Whit, this study or a similar one may change that policy (which is why we do studies). If HEMS with an MD can improve outcome then there may be a change in the way we practice.

I took care of a guy in residency who made me reconsider what I felt was a hopeless resuscitation and my feelings on what is considered a bad outcome. I was oncall in the surgical ICU and they helicopter a guy in who was in a high speed motorcycle MVA. He was wearing a helmet. He ended up with an intracranial hemorrhage and a severely elevated ICP. Add to that his flail chest and pneumothorax. He went to the OR prior to sending the evening with me. The neurosurgeon removed a flap of skull, put in a drain and ICP monitor. The guy was on a mannitol drip, intubated and had a chest tube in both sides. The swelling in his brain was so bad that you could see the swelling coming out of the area where the flap had been taken out. His ICP was sky high through the night, to the point where the neurosurgeon stayed in the ICU with me. There was nothing we could do to get his ICP down and the swelling from the flap was getting larger. He went back to the OR and they removed another piece of skull. This one looked the same as the first and didn't help with the ICP. The neurosurgeon talked with the family the next morning and told them that it was pretty much hopeless and they should start making funeral arrangements. He told them that if this guy was to survive he would basically be a vegetable. The following day the next neurosurgeon came on service, who dealt primarily with pediatrics (don't ask how that happened). He told the family that everything was going to be fine :shock: . I left the ICU while he was still there and never heard what happened to him.
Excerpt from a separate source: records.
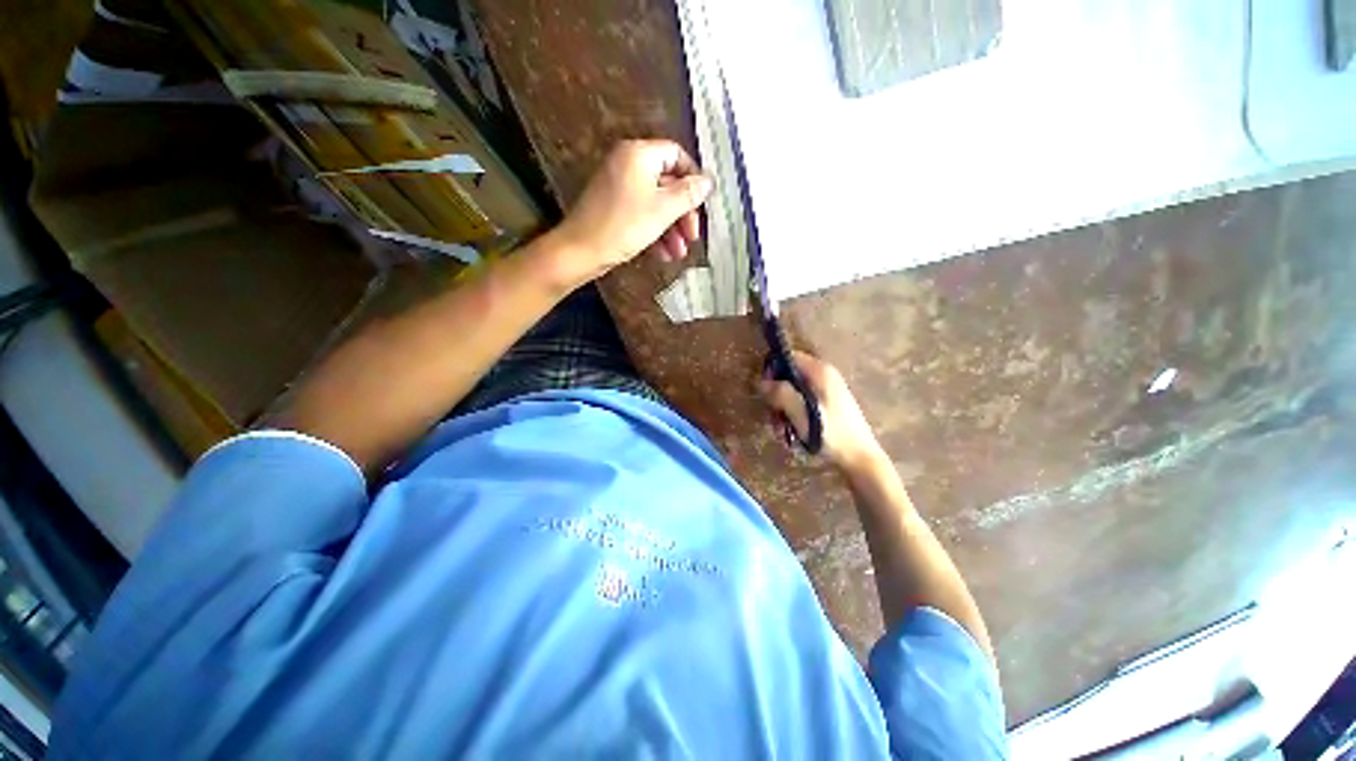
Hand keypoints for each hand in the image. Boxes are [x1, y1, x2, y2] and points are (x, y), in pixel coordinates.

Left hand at [553, 140, 712, 281]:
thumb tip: (708, 182)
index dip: (693, 179)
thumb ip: (688, 194)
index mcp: (639, 154)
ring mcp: (619, 186)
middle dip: (682, 213)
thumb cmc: (623, 226)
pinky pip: (641, 213)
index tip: (703, 204)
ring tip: (679, 254)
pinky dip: (655, 232)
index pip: (676, 155)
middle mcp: (628, 164)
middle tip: (692, 237)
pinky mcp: (613, 207)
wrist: (580, 251)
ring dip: (671, 228)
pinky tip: (663, 255)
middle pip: (667, 183)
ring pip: (655, 203)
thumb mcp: (662, 210)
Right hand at [757, 351, 884, 472]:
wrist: (860, 457)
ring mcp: (826, 390)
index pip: (789, 357)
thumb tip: (761, 382)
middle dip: (777, 397)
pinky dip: (793, 415)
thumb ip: (780, 394)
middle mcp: (824, 376)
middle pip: (789, 376)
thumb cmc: (830, 433)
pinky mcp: (827, 404)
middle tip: (773, 418)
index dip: (773, 370)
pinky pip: (802, 403)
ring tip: (782, 430)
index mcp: (820, 371)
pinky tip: (791, 432)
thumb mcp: (800, 413)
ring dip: (783, 410)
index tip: (765, 391)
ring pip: (793, 392)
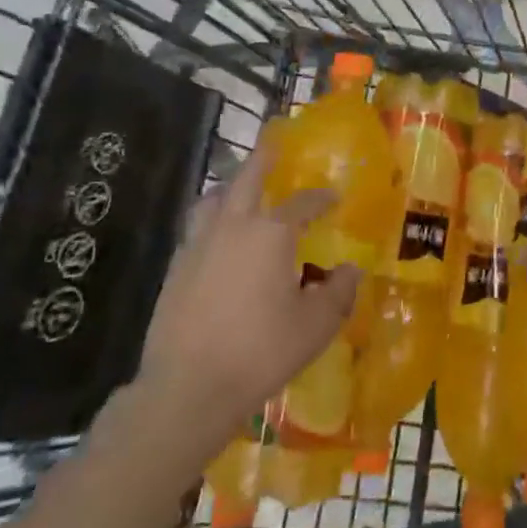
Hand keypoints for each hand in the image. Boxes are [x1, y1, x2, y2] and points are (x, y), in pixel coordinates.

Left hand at [135, 133, 360, 434]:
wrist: (188, 387)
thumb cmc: (260, 351)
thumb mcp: (316, 325)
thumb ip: (339, 292)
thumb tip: (350, 270)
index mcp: (272, 233)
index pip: (303, 203)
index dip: (321, 198)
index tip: (333, 198)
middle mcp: (234, 226)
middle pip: (248, 178)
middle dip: (263, 157)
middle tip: (272, 140)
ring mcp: (199, 245)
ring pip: (213, 199)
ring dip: (230, 187)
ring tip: (239, 189)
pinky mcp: (176, 268)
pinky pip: (197, 228)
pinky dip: (211, 219)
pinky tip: (218, 239)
A few months later I'm back in the ER and I pickup the guys chart. He is here because he had a seizure while in rehab. He survived, though he will never be the same. He will probably never be able to walk again. He can talk, but with great difficulty (think severe stroke victim). He was a police officer and would never be able to work again or ride a motorcycle. I asked him how he was dealing with everything. He said he was so thankful that he survived. He said that it sucked that he would never walk again and had trouble talking, but he was alive and able to see his girlfriend again. They were planning on getting married once he was up to it. He said he never regretted surviving the accident, despite the degree of disability he has. Made me rethink what it meant to have a severe disability.